### Goal of the exercise
Go through the records and restate them word for word, omitting images.

(Saved data entries)

..............................

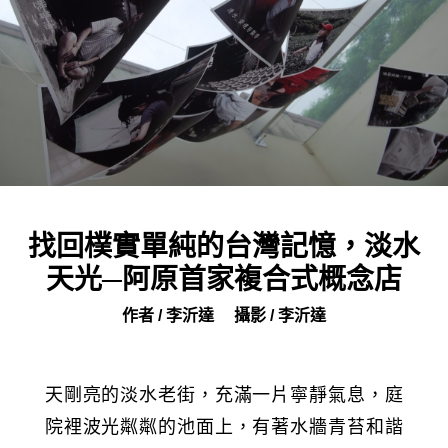
找回樸實單純的台灣記憶，淡水
天光─阿原首家複合式概念店
作者 / 李沂達
攝影 / 李沂達
天剛亮的淡水老街，充滿一片寧靜氣息，庭
院裡波光粼粼的池面上，有著水牆青苔和諧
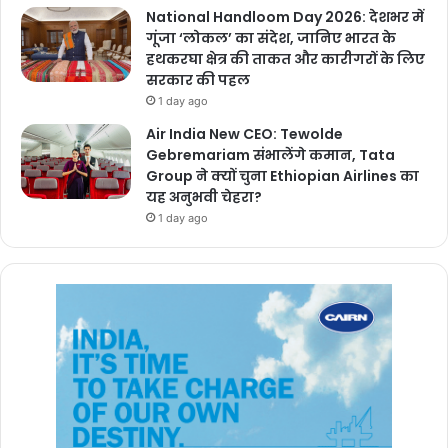
National Handloom Day 2026: देशभर में
गूंजा ‘लोकल’ का संदेश, जानिए भारत के
हथकरघा क्षेत्र की ताकत और कारीगरों के लिए
सरकार की पहल
1 day ago
Air India New CEO: Tewolde
Gebremariam संभालेंगे कमान, Tata
Group ने क्यों चुना Ethiopian Airlines का
यह अनुभवी चेहरा?
1 day ago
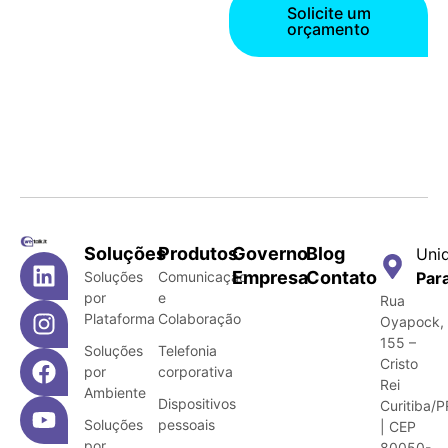
Solicite um
orçamento
Soluções
Produtos
Governo
Blog
Uni
Empresa
Contato
Soluções
Comunicação
Par
por
e
Rua
Plataforma
Colaboração
Oyapock,
155 –
Soluções
Telefonia
Cristo
por
corporativa
Rei
Ambiente
Dispositivos
Curitiba/P
Soluções
pessoais
| CEP
por
80050-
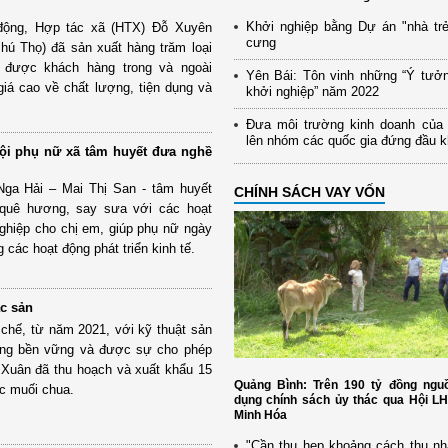
Khởi nghiệp bằng Dự án "nhà trẻ
động, Hợp tác xã (HTX) Đỗ Xuyên
cưng
hú Thọ) đã sản xuất hàng trăm loại
 được khách hàng trong và ngoài
Yên Bái: Tôn vinh những “Ý tưở
iá cao về chất lượng, tiện dụng và
khởi nghiệp” năm 2022
Đưa môi trường kinh doanh của
lên nhóm các quốc gia đứng đầu 
ội phụ nữ xã tâm huyết đưa nghề
Nga Hải – Mai Thị San - tâm huyết
CHÍNH SÁCH VAY VỐN
quê hương, say sưa với các hoạt
ghiệp cho chị em, giúp phụ nữ ngày
 các hoạt động phát triển kinh tế.
ặc sản
chế, từ năm 2021, với kỹ thuật sản
rừng bền vững và được sự cho phép
Xuân đã thu hoạch và xuất khẩu 15
Quảng Bình: Trên 190 tỷ đồng nguồ
c muối chua.
dụng chính sách ủy thác qua Hội L
Minh Hóa
"Cần thu hẹp khoảng cách thu nh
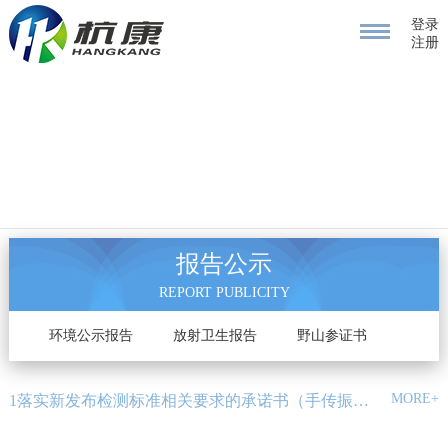
登录
注册
报告公示
REPORT PUBLICITY
告
环境公示报告
放射卫生报告
野山参证书
MORE+
1落实新发布检测标准相关要求的承诺书（手传振动和总粉尘、呼吸性粉尘标准变更）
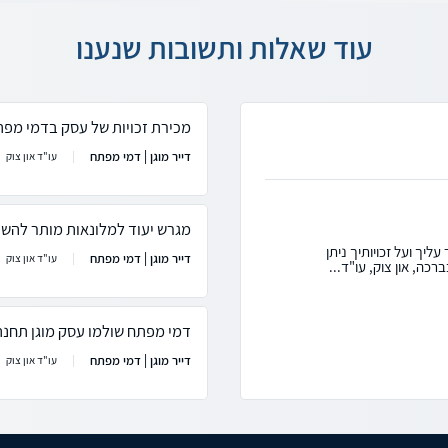
עוד שאלות ותשובות שנענו
מכירת זכויות של עסק בדמי מפ
דייר מוגן | דמי מפתח
עו"ד און צוק
מגרש יעוד למלונאות מותר להש
ליך ועל זכויותיך ניתן
דייר מוגן | דמי מפתח
עו"ד און צוק
כה, און צוק, עו"ד...
דמי מפתח שולמו עסק מוגן תחנת
דייר מוגן | דמי מפתח
עו"ד און צוק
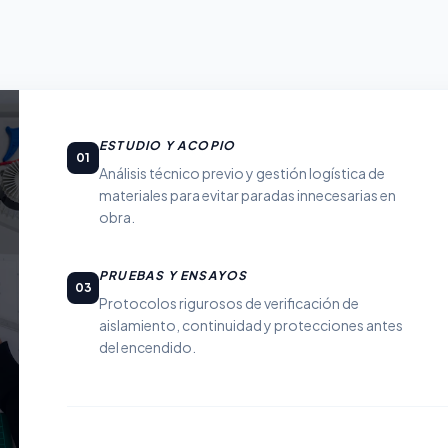
ESTUDIO Y ACOPIO
01
Análisis técnico previo y gestión logística de
materiales para evitar paradas innecesarias en
obra.
PRUEBAS Y ENSAYOS
03
Protocolos rigurosos de verificación de
aislamiento, continuidad y protecciones antes
del encendido.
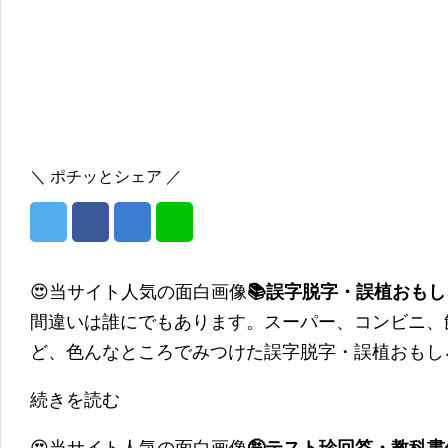
＼ ポチッとシェア ／
😍当サイト人気の面白画像
📚誤字脱字・誤植おも
間違いは誰にでもあります。スーパー、コンビニ、
ど、色んなところでみつけた誤字脱字・誤植おもし
続きを読む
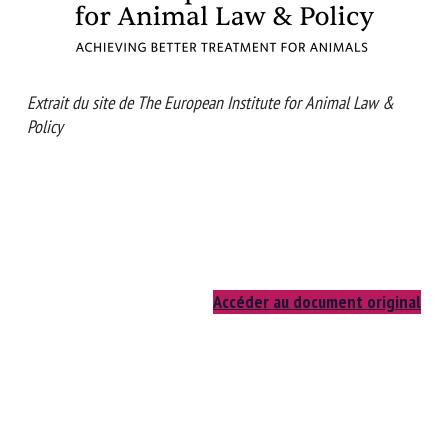
Extrait du site de The European Institute for Animal Law &
Policy
Accéder au document original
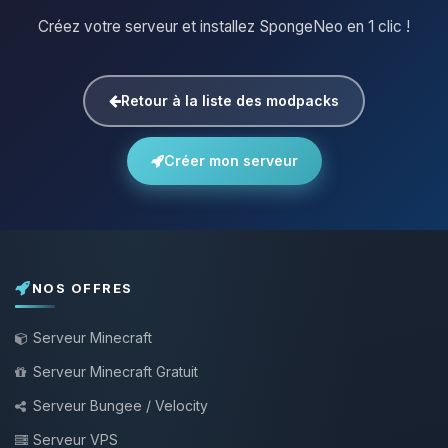
Créez votre serveur et installez SpongeNeo en 1 clic !
Retour à la liste des modpacks
Créer mon serveur
NOS OFFRES
Serveur Minecraft
Serveur Minecraft Gratuit
Serveur Bungee / Velocity
Serveur VPS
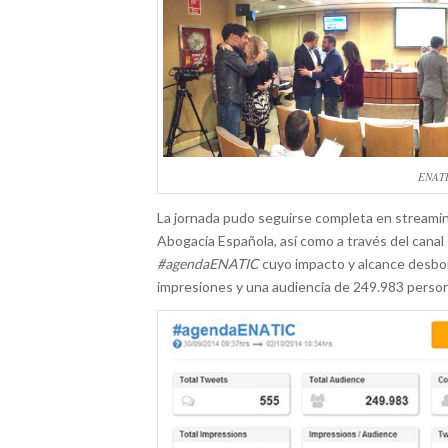
ENATI
La jornada pudo seguirse completa en streamin
Abogacía Española, así como a través del canal
#agendaENATIC
cuyo impacto y alcance desbo
impresiones y una audiencia de 249.983 perso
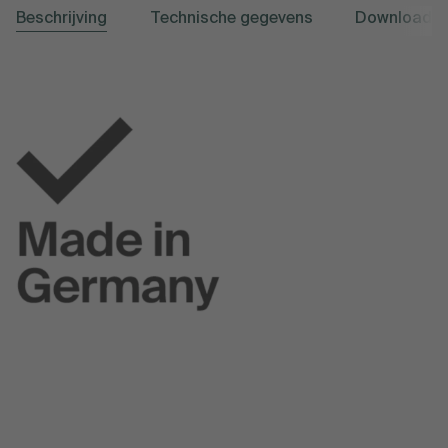
Beschrijving
Technische gegevens
Downloads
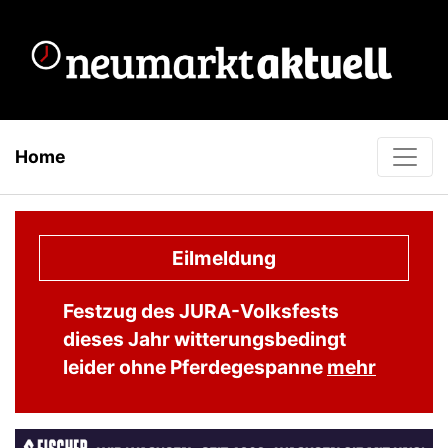
Home
Eilmeldung
Festzug des JURA-Volksfests
dieses Jahr witterungsbedingt
leider ohne Pferdegespanne
mehr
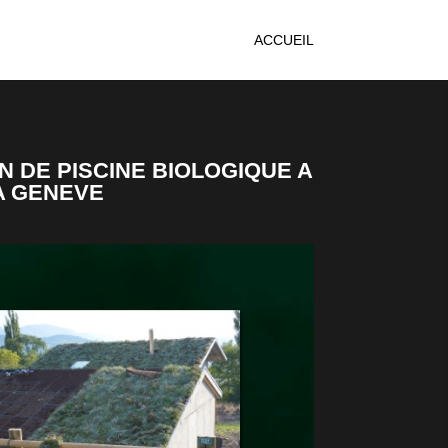
ACCUEIL
 DE PISCINE BIOLOGIQUE A
A GENEVE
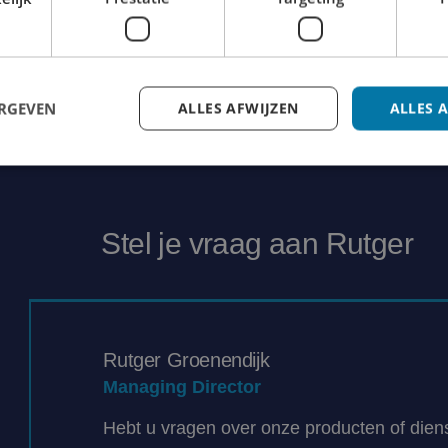
en voor uw monteurs, we denken met u mee en komen m
ERGEVEN
ALLES AFWIJZEN
ALLES 
Stel je vraag aan Rutger
Rutger Groenendijk
Managing Director
Hebt u vragen over onze producten of dien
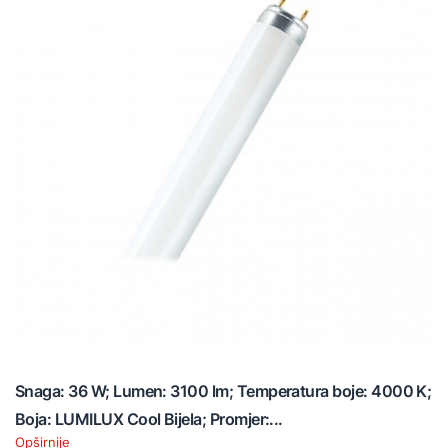
Snaga: 36 W; Lumen: 3100 lm; Temperatura boje: 4000 K;
Boja: LUMILUX Cool Bijela; Promjer:...
Opširnije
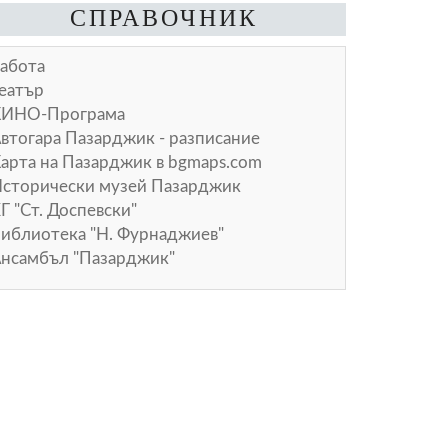
СПРАВОЧНИК
абота
еатър
КИНО-Програма
втогара Пазарджик - разписание
арта на Пазарджик в
bgmaps.com
сторически музей Пазарджик
Г "Ст. Доспевски"
иблиотека "Н. Фурнаджиев"
нсамбъл "Пазарджик"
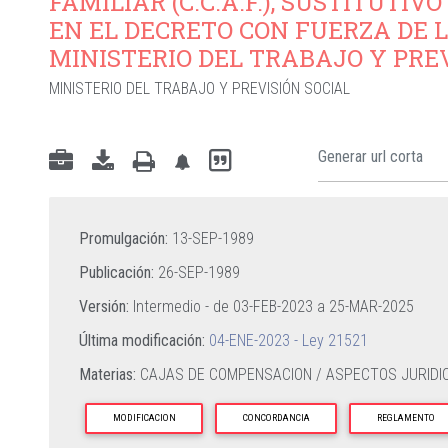
FAMILIAR (C.C.A.F.), SUSTITUTI
EN EL DECRETO CON FUERZA DE LEY
MINISTERIO DEL TRABAJO Y PRE
MINISTERIO DEL TRABAJO Y PREVISIÓN SOCIAL
Promulgación:
13-SEP-1989
Publicación:
26-SEP-1989
Versión:
Intermedio - de
03-FEB-2023
a
25-MAR-2025
Última modificación:
04-ENE-2023 - Ley 21521
Materias:
CAJAS DE COMPENSACION / ASPECTOS JURIDIC
MODIFICACION
CONCORDANCIA
REGLAMENTO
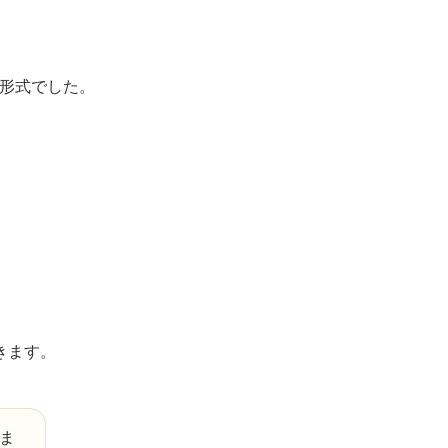
形式でした。
きます。
ま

..............................

### Answer to the problem
找回樸實單純的台灣記憶，淡水
天光─阿原首家複合式概念店
作者 / 李沂達
攝影 / 李沂達
天剛亮的淡水老街，充滿一片寧靜氣息，庭
院裡波光粼粼的池面上，有著水牆青苔和諧
National Handloom Day 2026: देशभर में
गूंजा ‘लोकल’ का संदेश, जानिए भारत के
हथकरघा क्षेत्र की ताकत और कारीगरों के लिए
सरकार की पहल
1 day ago
Air India New CEO: Tewolde
Gebremariam संभालेंगे कमान, Tata
Group ने क्यों चुना Ethiopian Airlines का
यह अनुभवी चेहरा?
1 day ago
Solicite um
orçamento
Soluções
Produtos
Governo
Blog
Uni
Empresa
Contato
Soluções
Comunicação
Par
por
e
Rua
Plataforma
Colaboração
Oyapock,
155 –
Soluções
Telefonia
Cristo
por
corporativa
Rei
Ambiente
Dispositivos
Curitiba/P
Soluções
pessoais
| CEP
por
80050-
Khởi nghiệp bằng Dự án "nhà trẻ
động, Hợp tác xã (HTX) Đỗ Xuyên
cưng
hú Thọ) đã sản xuất hàng trăm loại
 được khách hàng trong và ngoài
Yên Bái: Tôn vinh những “Ý tưở
iá cao về chất lượng, tiện dụng và
khởi nghiệp” năm 2022
Đưa môi trường kinh doanh của
lên nhóm các quốc gia đứng đầu 
ội phụ nữ xã tâm huyết đưa nghề
Nga Hải – Mai Thị San - tâm huyết
CHÍNH SÁCH VAY VỐN
quê hương, say sưa với các hoạt
ghiệp cho chị em, giúp phụ nữ ngày
 các hoạt động phát triển kinh tế.
ặc sản
chế, từ năm 2021, với kỹ thuật sản
rừng bền vững và được sự cho phép
Xuân đã thu hoạch và xuất khẩu 15
Quảng Bình: Trên 190 tỷ đồng nguồ
c muối chua.
dụng chính sách ủy thác qua Hội L
Minh Hóa
"Cần thu hẹp khoảng cách thu nh
登录
注册
报告公示
REPORT PUBLICITY
告
环境公示报告
放射卫生报告
野山参证书
MORE+
1落实新发布检测标准相关要求的承诺书（手传振动和总粉尘、呼吸性粉尘标准变更）
עוד שאלות ותשובות שנענו
מכירת זכויות של עסק בדמי מפ
דייר מוגן | דמי מפתח
עו"ד און צוק
מגרש יעוד למלונאות מותר להש
ליך ועל זכויותיך ניתן
דייר מוגן | דמי מפתח
עו"ד און צוק
כה, און צוק, עו"ד...
דמי מפתח שולמו עסק מוגן תחנת
דייר מוגן | דמי מפתח
עו"ד און צוק
ESTUDIO Y ACOPIO
01
Análisis técnico previo y gestión logística de
materiales para evitar paradas innecesarias en
obra.
PRUEBAS Y ENSAYOS
03
Protocolos rigurosos de verificación de
aislamiento, continuidad y protecciones antes
del encendido.
＼ ポチッとシェア ／
😍当サイト人気の面白画像
📚誤字脱字・誤植おも
間違いは誰にでもあります。スーパー、コンビニ、
ど、色んなところでみつけた誤字脱字・誤植おもし
続きを読む
Extrait du site de The European Institute for Animal Law &
Policy
Accéder au document original
Créez votre serveur et installez SpongeNeo en 1 clic !
Retour à la liste des modpacks
Créer mon serveur
NOS OFFRES
Serveur Minecraft
Serveur Minecraft Gratuit
Serveur Bungee / Velocity
Serveur VPS
ENATI
La jornada pudo seguirse completa en streamin
Abogacía Española, así como a través del canal
#agendaENATIC
cuyo impacto y alcance desbo
impresiones y una audiencia de 249.983 perso
Beschrijving
Technische gegevens
Downloads
Home
Eilmeldung
Festzug des JURA-Volksfests
dieses Jahr witterungsbedingt
leider ohne Pferdegespanne
mehr
ACCUEIL
 DE PISCINE BIOLOGIQUE A
A GENEVE
en voor uw monteurs, we denken met u mee en komen m
ERGEVEN
ALLES AFWIJZEN
ALLES 
Stel je vraag aan Rutger
Rutger Groenendijk
Managing Director
Hebt u vragen over onze producten of dien
Snaga: 36 W; Lumen: 3100 lm; Temperatura boje: 4000 K;
Boja: LUMILUX Cool Bijela; Promjer:...
Opširnije
СПРАВОЧНИК
абота
еатър
КИНО-Програма
втогара Пазарджик - разписание
арта на Пазарджик в
bgmaps.com
сторически музей Пазарджик
Г "Ст. Доспевски"
иблиотека "Н. Фурнаджиев"
нсамбъл "Пазарджик"
FAMILIAR (C.C.A.F.), SUSTITUTI
EN EL DECRETO CON FUERZA DE LEY
MINISTERIO DEL TRABAJO Y PRE
MINISTERIO DEL TRABAJO Y PREVISIÓN SOCIAL
Promulgación:
13-SEP-1989
Publicación:
26-SEP-1989
Versión:
Intermedio - de
03-FEB-2023
a
25-MAR-2025
Última modificación:
04-ENE-2023 - Ley 21521
Materias:
CAJAS DE COMPENSACION / ASPECTOS JURIDIC
MODIFICACION
CONCORDANCIA
REGLAMENTO
形式でした。
きます。
ま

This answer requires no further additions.